[GIVEN TEXT Boundary: Start]

It consists of a mining step, detection of candidate patterns, and two statistical test steps, evaluating significance of the patterns (see Quaglio et al. 2017).
The pattern here is defined as exact spike synchrony across neurons participating in an assembly, without any temporal delay or jitter.

### 3.3.1 Insertion of STPs into independent artificial data
Again we generate appropriate artificial data in order to understand the method through applications.
Here we generate the data by combining two different CPPs: the first modeling the neurons participating in an assembly, the second modeling independent data for the remaining neurons.


In [None]:
# Spike train parameters
num_units = 100      
rate = 2 * pq.Hz 
trial_duration = 10 * pq.s
# - parameters for the CPP model
assembly_size = 10
p_coinc = 0.05
jitter = 2 * pq.ms

# Analysis parameters
binsize_comp_dist = 1 * pq.ms

# Constduct the amplitude distribution for the CPP 
amp_dist_sip = np.zeros(assembly_size + 1) 
amp_dist_sip[1] = 1. - p_coinc
amp_dist_sip[assembly_size] = p_coinc

# Generate the CPP data
cpp_sp = stocmod.cpp(rate, amp_dist_sip, trial_duration, shift=jitter)

# Generate independent data and combine the two data sets
amp_dist_indep = [0, 1] + [0] * (num_units - assembly_size - 1)
cpp_sp.extend(stocmod.cpp(rate, amp_dist_indep, trial_duration))

# Compute the population histogram and the complexity distribution
complexity_cpp = stats.Complexity(cpp_sp, bin_size=binsize_comp_dist, binary=True)

[GIVEN TEXT Boundary: End]

## DIRECTIVE A
Return each line of the rows that contains the word "What".
The spike pattern excerpt and the rows are unrelated material.

[INPUT Boundary: Start]

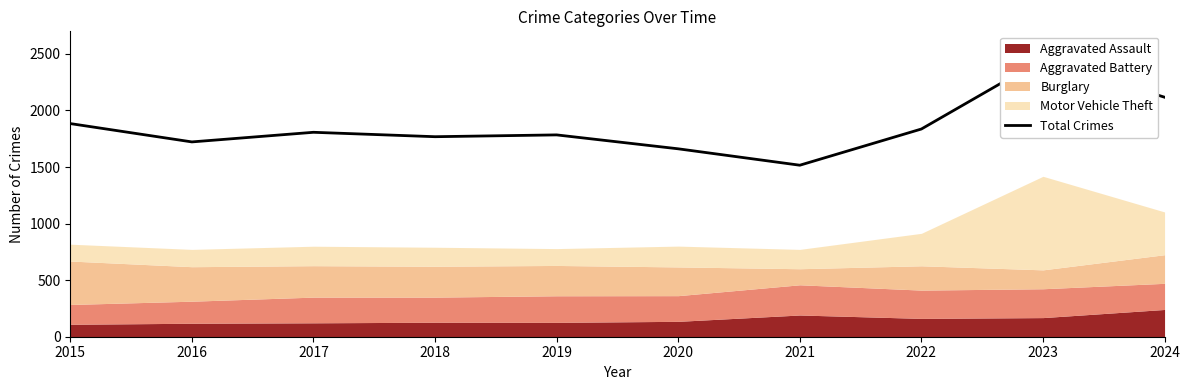

List the labels in order of value, largest first.

2023, 2024, 2015, 2022, 2017, 2019, 2018, 2016, 2020, 2021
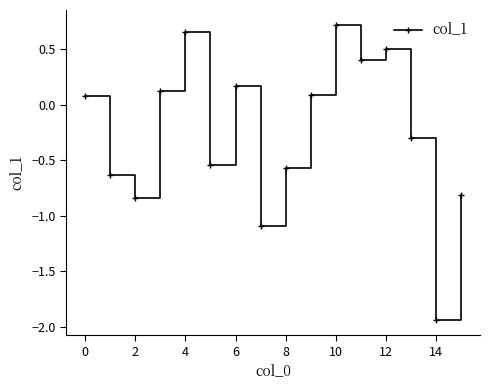

What is the difference between the maximum and minimum values?

2.7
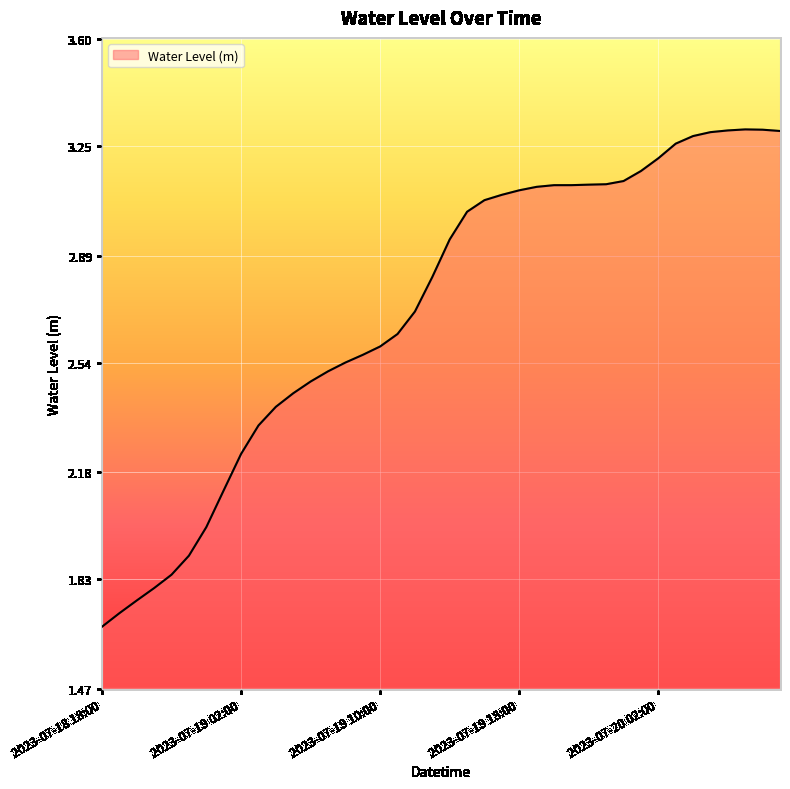

What is the label of the 37th point from the right?

2023-07-18 21:00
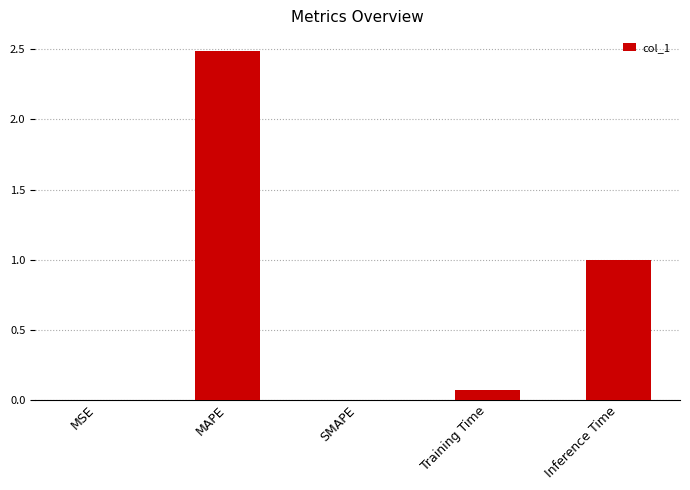

Is it true that the value at MAPE is 2.5?

True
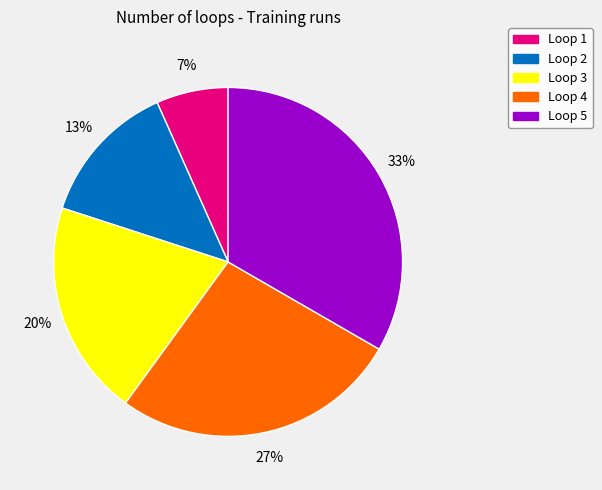

How many segments does this pie chart have?

5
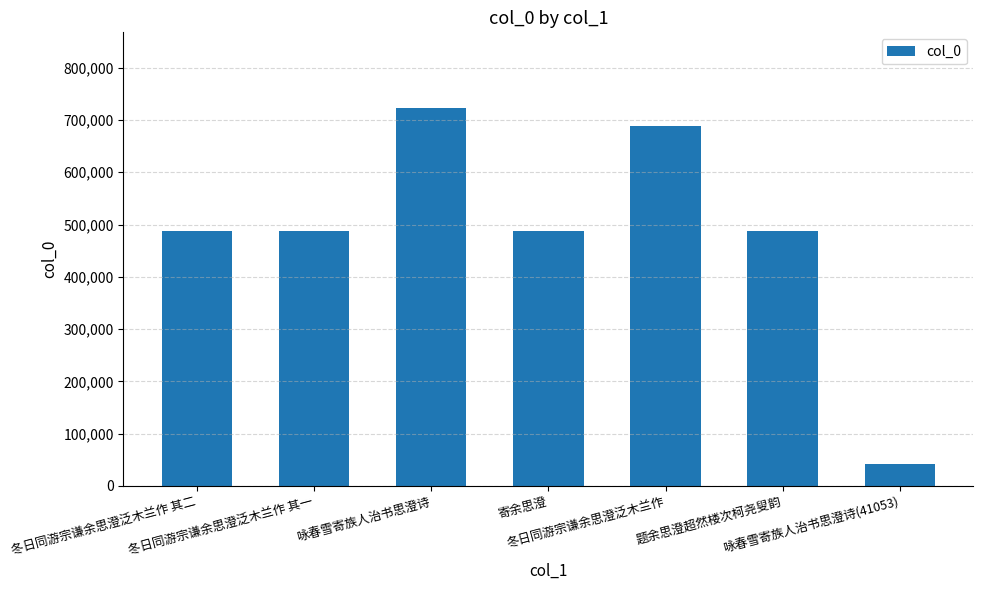

How many bars are there in total?

7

[INPUT Boundary: End]

## DIRECTIVE B
According to the spike pattern excerpt, how is the pattern defined?

## WRITTEN REPLY A
What is the difference between the maximum and minimum values?
What is the label of the 37th point from the right?

## WRITTEN REPLY B
It is defined as exact spike synchrony across neurons participating in an assembly, without any temporal delay or jitter.